== Job item ==
Apart from the images, reproduce all of the data word for word.

[Opening Data shown section]

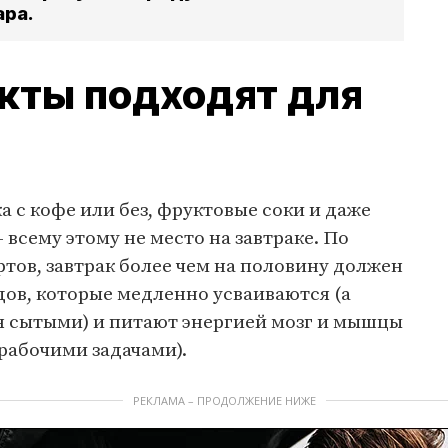
ара.
кты подходят для
а с кофе или без, фруктовые соки и даже
 всему этому не место на завтраке. По
ов, завтрак более чем на половину должен
дов, которые медленно усваиваются (а
я сытыми) и питают энергией мозг и мышцы
 рабочими задачами).
РЕКЛАМА – ПРОДОЛЖЕНИЕ НИЖЕ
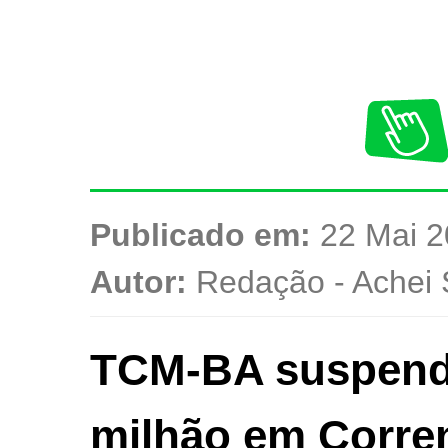
Publicado em:
22 Mai 2
Autor:
Redação - Achei 
TCM-BA suspende 
milhão em Corren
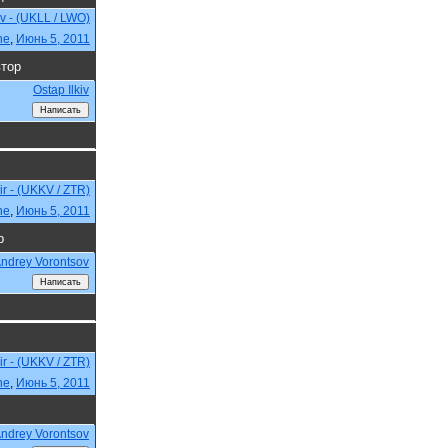
iv - (UKLL / LWO)
ne
,
Июнь 5, 2011
тор
Ostap Ilkiv
r - (UKKV / ZTR)
ne
,
Июнь 5, 2011
р
ndrey Vorontsov
r - (UKKV / ZTR)
ne
,
Июнь 5, 2011
ndrey Vorontsov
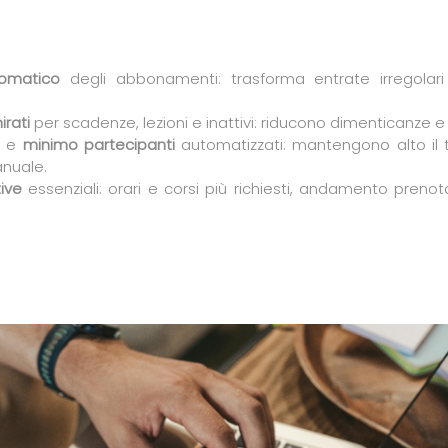
omatico
degli abbonamenti: trasforma entrate irregolari i
rati
per scadenze, lezioni e inattivi: riducono dimenticanze 
e
minimo partecipanti
automatizzati: mantengono alto il 
nuale.
ive
essenziali: orari e corsi più richiesti, andamento prenotaz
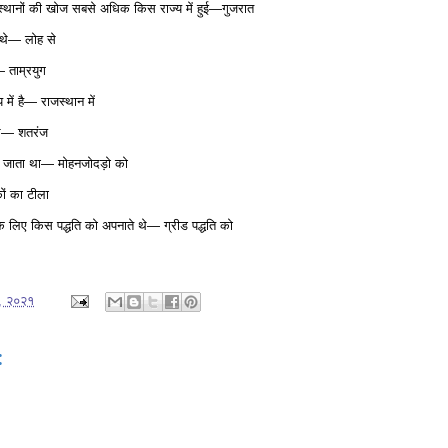
 के स्थानों की खोज सबसे अधिक किस राज्य में हुई—गुजरात
ं थे— लोह से
 ताम्रयुग
में है— राजस्थान में
 थे— शतरंज
हा जाता था— मोहनजोदड़ो को
ों का टीला
स के लिए किस पद्धति को अपनाते थे— ग्रीड पद्धति को
२, २०२१
:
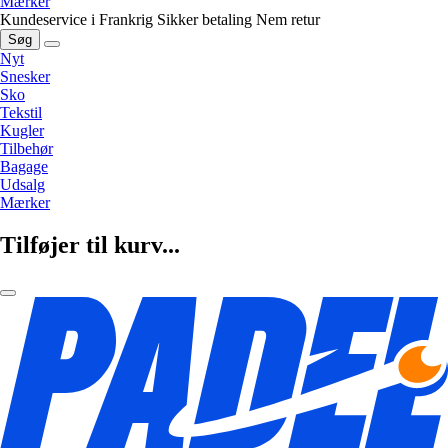
Mærker
Kundeservice i Frankrig
Sikker betaling
Nem retur
Søg
Nyt
Snesker
Sko
Tekstil
Kugler
Tilbehør
Bagage
Udsalg
Mærker
Tilføjer til kurv...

[Closing Data shown section]

== Output ==
ара.
кты подходят для
а с кофе или без, фруктовые соки и даже
 всему этому не место на завтраке. По
ов, завтрак более чем на половину должен
дов, которые медленно усваиваются (а
я сытыми) и питают энергией мозг и мышцы
 рабочими задачами).
РЕКЛАМА – ПРОДОЛЖЕНИЕ НИЖЕ
Publicado em:
22 Mai 2
Autor:
Redação - Achei 
TCM-BA suspende 
milhão em Corren
iv - (UKLL / LWO)
ne
,
Июнь 5, 2011
тор
Ostap Ilkiv
r - (UKKV / ZTR)
ne
,
Июнь 5, 2011
р
ndrey Vorontsov
r - (UKKV / ZTR)
ne
,
Июнь 5, 2011
ndrey Vorontsov
omatico
degli abbonamenti: trasforma entrate irregolari i
rati
per scadenze, lezioni e inattivi: riducono dimenticanze 
e
minimo partecipanti
automatizzati: mantengono alto il 
nuale.
ive
essenziali: orari e corsi più richiesti, andamento prenotaz
 के स्थानों की खोज सबसे अधिक किस राज्य में हुई—गुजरात
ं थे— लोह से
 ताम्रयुग
में है— राजस्थान में
 थे— शतरंज
हा जाता था— मोहनजोदड़ो को
ों का टीला
स के लिए किस पद्धति को अपनाते थे— ग्रीड पद्धति को
२, २०२१
:
Mærker
Kundeservice i Frankrig
Sikker betaling
Nem retur
Søg
Nyt
Snesker
Sko
Tekstil
Kugler
Tilbehør
Bagage
Udsalg
Mærker
Tilføjer til kurv...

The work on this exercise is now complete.